A ship that has leaked more than 1,000 tonnes of oil in pristine waters off the Mauritius coast appeared to be breaking apart Saturday.
The Japanese-owned MV Wakashio struck the reef on July 25 and began oozing oil one week later, threatening a protected marine park boasting mangrove forests and endangered species.
Mauritius declared an environmental emergency last week, and salvage crews raced against the clock to pump the remaining 3,000 tonnes of oil off the ship.
As of Saturday about 90 tonnes of oil remained on board, much of it residue from the leakage.
Early Saturday morning the salvage team warned that the ship's condition "was worsening and it could break at any time", a crisis committee formed in response to the spill, said.
"Indeed, on the same day at around 4.30pm, a major detachment of the vessel's forward section was observed," it added.
Images taken Saturday showed the MK Wakashio close to splitting completely in half, though the two pieces were still partially attached.
Coast guard vessels were being positioned near the vessel and the deployment of booms to absorb oil was "strengthened" to prepare for the ship eventually breaking apart, the crisis committee statement said.
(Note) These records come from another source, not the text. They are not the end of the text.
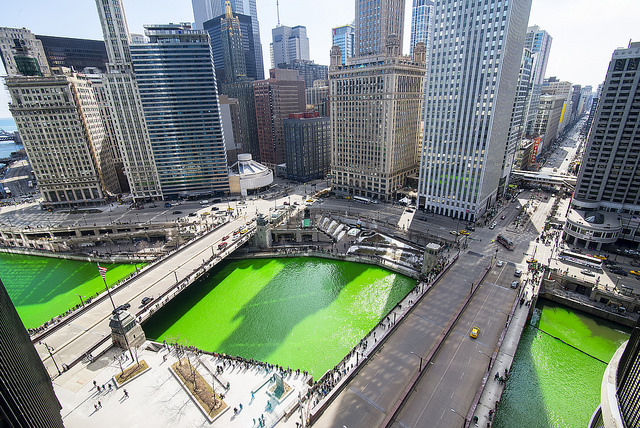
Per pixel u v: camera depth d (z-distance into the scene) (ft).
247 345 305.53
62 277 440.45
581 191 471.21
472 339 272.51
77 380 246.88
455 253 418.51
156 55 600.39
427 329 284.00
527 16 494.18
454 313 303.68
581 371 268.82
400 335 277.85
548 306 352.08
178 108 640.17
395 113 586.86
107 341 282.56
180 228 538.06
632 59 394.32
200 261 407.64
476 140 485.97
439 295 330.54
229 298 377.71
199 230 528.22
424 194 573.33
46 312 370.32
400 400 214.48
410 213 571.69
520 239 458.09
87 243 524.52
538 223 513.86
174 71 616.39
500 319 295.69
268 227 481.87
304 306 359.25
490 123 466.29
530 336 307.37
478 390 223.71
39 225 558.97
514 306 308.40
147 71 605.31
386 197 630.33
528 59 590.14
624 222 419.13
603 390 155.74
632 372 138.82
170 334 322.55
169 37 603.67
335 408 215.72
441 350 261.65
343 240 491.31
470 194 514.68
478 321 293.84
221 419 215.51
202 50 614.75
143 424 213.66
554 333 311.47
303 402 226.17
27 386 123.34
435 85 508.12
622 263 386.32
"Skimmers are on stand-by mode near the vessel and will intervene as and when required," it said, adding that weather was expected to "worsen over the coming days with waves reaching a maximum height of 4.5 metres".
The Mauritian government has come under fire, including from opposition leaders, for doing too little in the week after the ship ran aground.
In a statement Friday night, the government said it would seek compensation from "the owner and the insurer" of the ship for "all losses and damages" caused by the spill as well as for costs related to the clean-up.
Japanese firm Nagashiki, the owner, has pledged to "sincerely" respond to requests for compensation over damage to the marine environment.
France and Japan have responded to Mauritius' call for help with clean-up operations.
So far more than 800 tonnes of oil liquid waste and more than 300 tonnes of solid waste sludge and debris has been removed from the ocean.
Thousands of Mauritians have volunteered day and night to clean the powder-blue waters that have long been a favourite among honeymooners and tourists.
The spill is both an ecological and economic disaster for Mauritius, which relies heavily on tourism.